The ultralight steel bodywork of future cars

The very latest steel grades enable us to reduce the weight of cars. This has a direct impact on fuel consumption and the emission of exhaust gases. Since the bodywork is a car’s heaviest component, in environmental terms it is very significant to make it lighter.

Over the years, the intensified crash requirements and the demand for more comfort have rather increased the weight of cars. The latest models have improved standard equipment, increased sound insulation, and to improve the durability of the car in the event of a crash, steel bars and fortifications in the car structure. These elements all increase the weight of vehicles.


A worldwide consortium of steel companies, including ArcelorMittal Gent, has achieved a breakthrough in bodywork design: ULSAB or Ultra Light Steel Auto Body. It is a lighter and yet stronger steel structure for the so-called “body-in-white”, that is, the bodywork without the closing parts, so without doors, boot lid or bonnet. The prototype developed by ULSAB for a medium-class car weighs only 203 kg, which is 25% less than the weight of comparable “bodies-in-white” made of conventional steel.

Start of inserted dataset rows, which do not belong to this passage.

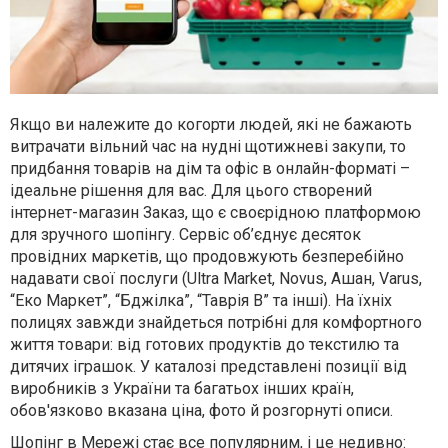
Якщо ви належите до когорти людей, які не бажають
витрачати вільний час на нудні щотижневі закупи, то
придбання товарів на дім та офіс в онлайн-форматі –
ідеальне рішення для вас. Для цього створений
інтернет-магазин Заказ, що є своєрідною платформою
для зручного шопінгу. Сервіс об’єднує десяток
провідних маркетів, що продовжують безперебійно
надавати свої послуги (Ultra Market, Novus, Ашан, Varus,
“Еко Маркет”, “Бджілка”, “Таврія В” та інші). На їхніх
полицях завжди знайдеться потрібні для комфортного
життя товари: від готових продуктів до текстилю та
дитячих іграшок. У каталозі представлені позиції від
виробників з України та багатьох інших країн,
обов'язково вказана ціна, фото й розгорнуті описи.
Шопінг в Мережі стає все популярним, і це недивно: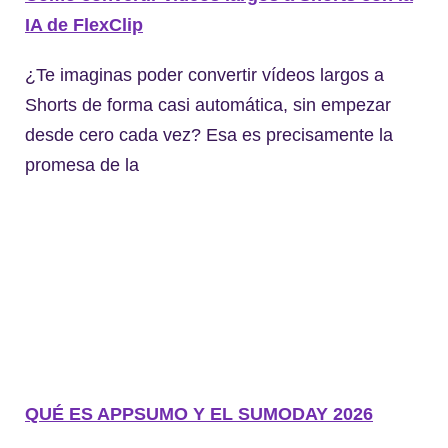
IA de FlexClip
¿Te imaginas poder convertir vídeos largos a
Shorts de forma casi automática, sin empezar
desde cero cada vez? Esa es precisamente la
promesa de la
QUÉ ES APPSUMO Y EL SUMODAY 2026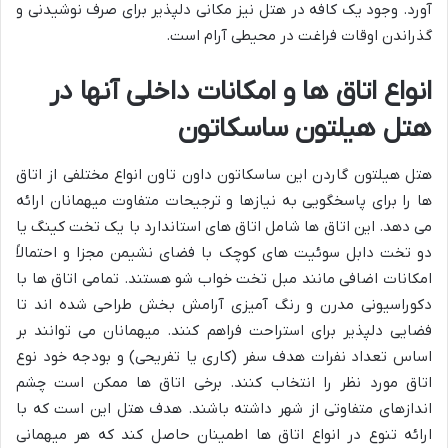
آورد. وجود یک کافه در هتل نیز مکانی دلپذیر برای صرف نوشیدنی و
گذراندن اوقات فراغت در محیطی آرام است.
انواع اتاق ها و امکانات داخلی آنها در
هتل هیلتون ساسکاتون
هتل هیلتون گاردن این ساسکاتون داون تاون انواع مختلفی از اتاق
ها را برای پاسخگویی به نیازها و ترجیحات متفاوت میهمانان ارائه
می دهد. این اتاق ها شامل اتاق های استاندارد با یک تخت کینگ یا
دو تخت دابل سوئیت های کوچک با فضای نشیمن مجزا و احتمالاً
امکانات اضافی مانند مبل تخت خواب شو هستند. تمامی اتاق ها با
دکوراسیونی مدرن و رنگ آمیزی آرامش بخش طراحی شده اند تا
فضایی دلپذیر برای استراحت فراهم کنند. میهمانان می توانند بر
اساس تعداد نفرات هدف سفر (کاری یا تفریحی) و بودجه خود نوع
اتاق مورد نظر را انتخاب کنند. برخی اتاق ها ممکن است چشم
اندازهای متفاوتی از شهر داشته باشند. هدف هتل این است که با
ارائه تنوع در انواع اتاق ها اطمینان حاصل کند که هر میهمانی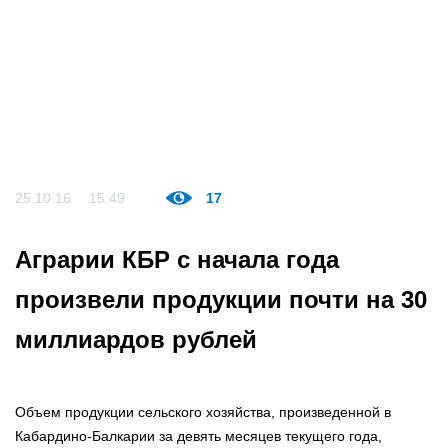
25.10.16
15:49
17
Аграрии КБР с начала года
произвели продукции почти на 30
миллиардов рублей
Объем продукции сельского хозяйства, произведенной в
Кабардино-Балкарии за девять месяцев текущего года,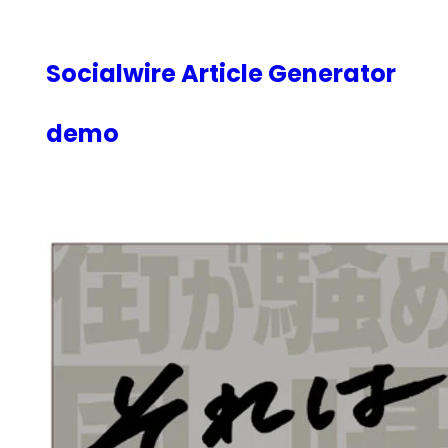
内
容
を
Socialwire Article Generator
ス
キ
demo
ッ
プ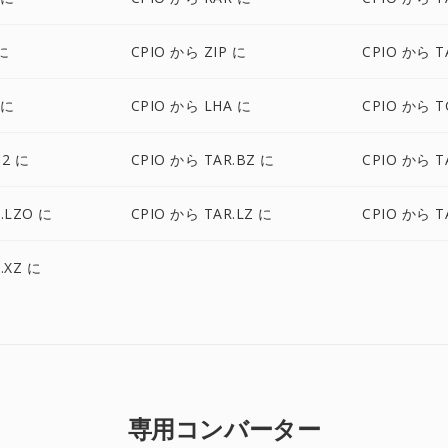
に
CPIO から ZIP に
CPIO から T
 に
CPIO から LHA に
CPIO から T
Z2 に
CPIO から TAR.BZ に
CPIO から T
.LZO に
CPIO から TAR.LZ に
CPIO から T
.XZ に
専用コンバーター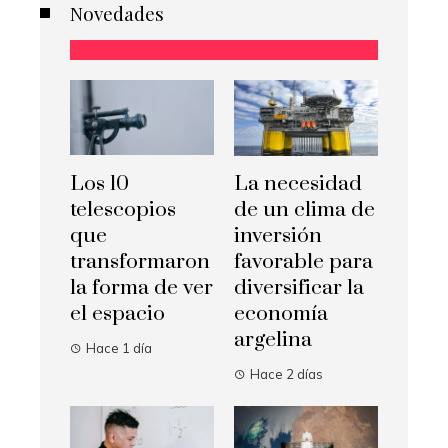
Novedades
Los 10
La necesidad
telescopios
de un clima de
que
inversión
transformaron
favorable para
la forma de ver
diversificar la
el espacio
economía
argelina
Hace 1 día
Hace 2 días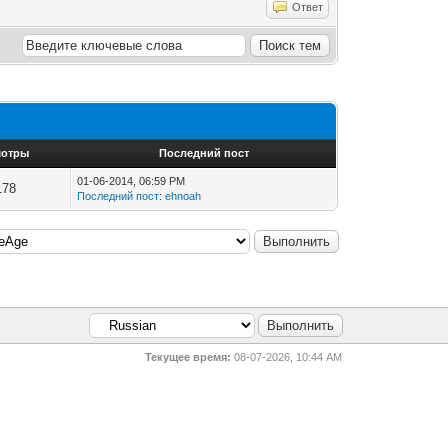
Ответ
мотры
Последний пост
01-06-2014, 06:59 PM
178
Последний пост
:
ehnoah
Текущее время:
08-07-2026, 10:44 AM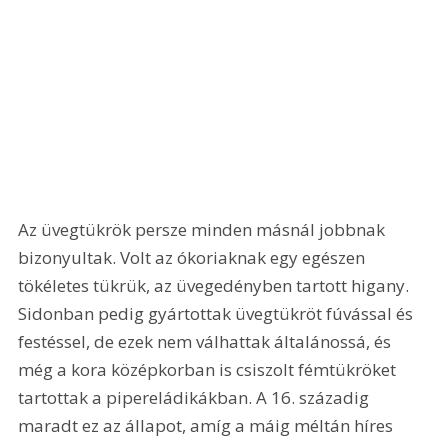
Az üvegtükrök persze minden másnál jobbnak 
bizonyultak. Volt az ókoriaknak egy egészen 
tökéletes tükrük, az üvegedényben tartott higany. 
Sidonban pedig gyártottak üvegtükröt fúvással és 
festéssel, de ezek nem válhattak általánossá, és 
még a kora középkorban is csiszolt fémtükröket 
tartottak a pipereládikákban. A 16. századig 
maradt ez az állapot, amíg a máig méltán híres 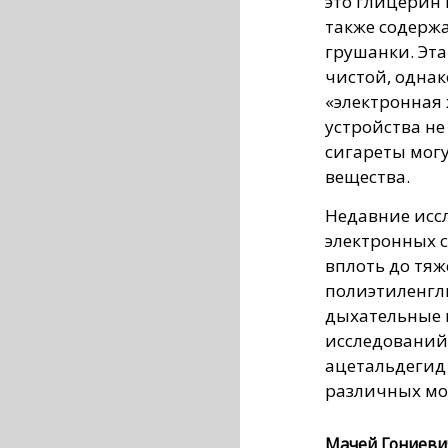
это глицерин 
также содерж
грушанки. Эта
чистой, однак
«электронная 
устройства не
сигареты мог
вещества.
Недавние исс
электронных с
вплоть до тяж
полиэтиленгл
дыхательные 
исследований
ацетальдегид 
различных мо
Мачей Гониевич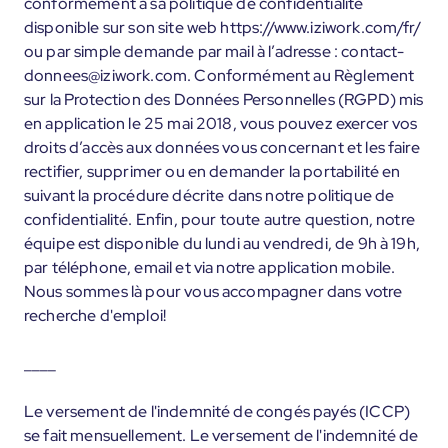
conformément à sa politique de confidentialité
disponible sur son site web https://www.iziwork.com/fr/
ou par simple demande par mail à l’adresse : contact-
donnees@iziwork.com. Conformément au Règlement
sur la Protection des Données Personnelles (RGPD) mis
en application le 25 mai 2018, vous pouvez exercer vos
droits d’accès aux données vous concernant et les faire
rectifier, supprimer ou en demander la portabilité en
suivant la procédure décrite dans notre politique de
confidentialité. Enfin, pour toute autre question, notre
équipe est disponible du lundi au vendredi, de 9h à 19h,
par téléphone, email et via notre application mobile.
Nous sommes là pour vous accompagner dans votre
recherche d'emploi!
____
Le versement de l'indemnité de congés payés (ICCP)
se fait mensuellement. Le versement de l'indemnité de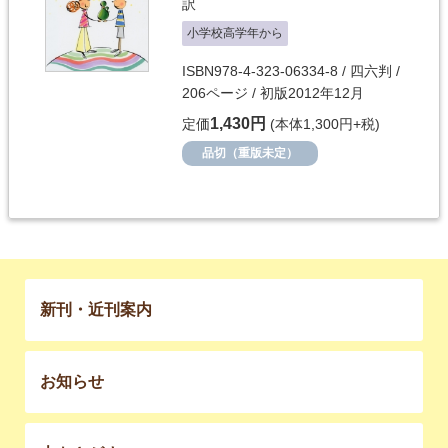
訳
小学校高学年から
ISBN978-4-323-06334-8 / 四六判 /
206ページ / 初版2012年12月
1,430円
定価
(本体1,300円+税)
品切（重版未定）
新刊・近刊案内
お知らせ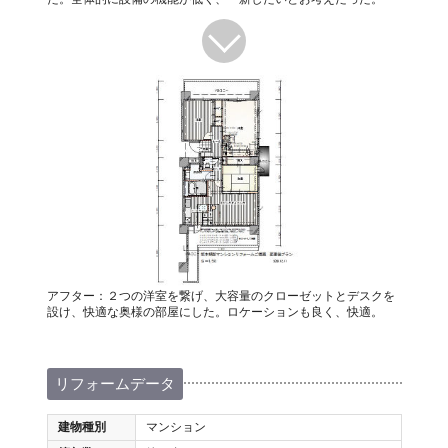
アフター：２つの洋室を繋げ、大容量のクローゼットとデスクを
設け、快適な奥様の部屋にした。ロケーションも良く、快適。
リフォームデータ
建物種別
マンション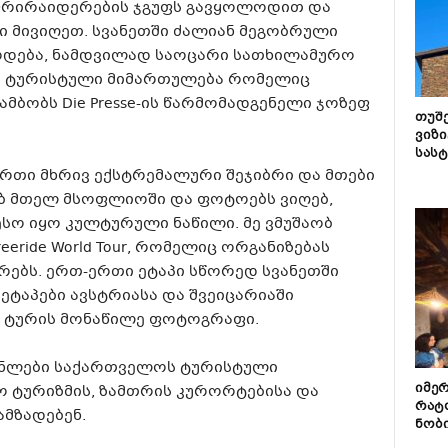
 ფრირაიდერების ჯგუფს გავყოლოდით და
ი მივიღეთ. სვანეთში ძალიან მეგობრული
რდება, ნამდვილად საოცარი სათხილამურო
ის ტურისტული მიმართულება რომელიც
მბობს Die Presse-ის წარმომადგენელი ჯოზეფ
თუშ
ვიზი
სას
რთი მხრივ ექსტრემალური შეჯიბრი და მთები
ბ მთელ მსოფლიოში და ფოტოებს ვიღებ,
ესო იყო კულტურული ნაწილი. მე ვმუშაობ
eeride World Tour, რომელიც ორგანიზებას
ებს. ერთ-ერთი ეტაპი სწორედ სვანეთში
ეტაპები ავსტრიასა და შვეიცარიაში
ი ტურის მონაწილე ფოტოგრაფი.
ენლები საქართველოს ტურისტული
იმე
 ტურიზმის, ზამთრის კურორტებისა და
რატ
ამზადებენ.
ნობ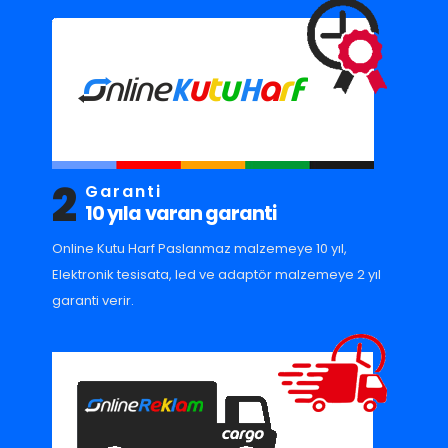
2
Garanti
10 yıla varan garanti
Online Kutu Harf Paslanmaz malzemeye 10 yıl,
Elektronik tesisata, led ve adaptör malzemeye 2 yıl
garanti verir.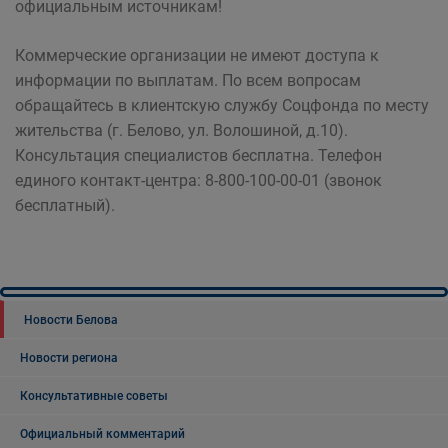
официальным источникам!
Коммерческие организации не имеют доступа к
информации по выплатам. По всем вопросам
обращайтесь в клиентскую службу Соцфонда по месту
жительства (г. Белово, ул. Волошиной, д.10).
Консультация специалистов бесплатна. Телефон
единого контакт-центра: 8-800-100-00-01 (звонок
бесплатный).
Новости Белова
Новости региона
Консультативные советы
Официальный комментарий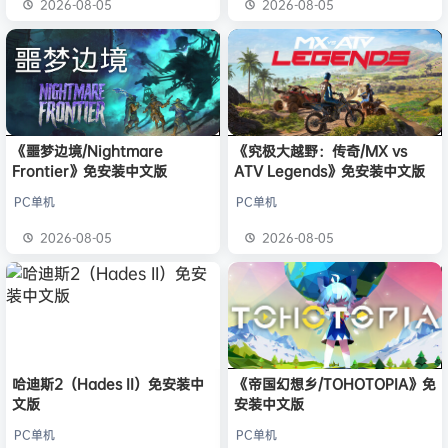
2026-08-05
2026-08-05
《噩梦边境/Nightmare
《究极大越野：传奇/MX vs
Frontier》免安装中文版
ATV Legends》免安装中文版
PC单机
PC单机
2026-08-05
2026-08-05
哈迪斯2（Hades II）免安装中
《帝国幻想乡/TOHOTOPIA》免
文版
安装中文版
PC单机
PC单机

To save even more weight, the steel sheets that make up the sandwich material (consisting of a sandwich of a steel sheet and polyethylene) have been made extra thin within the ULSAB project. Sandwich panels are used mainly for acoustic insulation, for instance between the bonnet and the passenger compartment.

 

The reduction in weight offers a number of significant advantages in terms of environment-friendliness during the entire life cycle of the vehicle, from the extraction of raw materials and steel production to the manufacture of the vehicle, fuel consumption during the actual use of the car and subsequent recycling. In 2005, the ULSAB project was presented with the Stars of Energy Efficiency Award of the American Alliance to Save Energy, an organisation that negotiates with governments and captains of industry around the world to reduce energy consumption.

 

A further environmental benefit is the fact that there are secondary weight savings in other parts of the vehicle. The ULSAB technology has prompted sister projects such as ULSAC (Ultra Light Steel Auto Closures) and ULSAS (Ultra Light Steel Auto Suspensions), which focus on the closing parts and suspensions respectively. By using  high-strength steels also at a lower level, ArcelorMittal Gent has succeeded in further reducing the total bodywork weight of modern vehicles.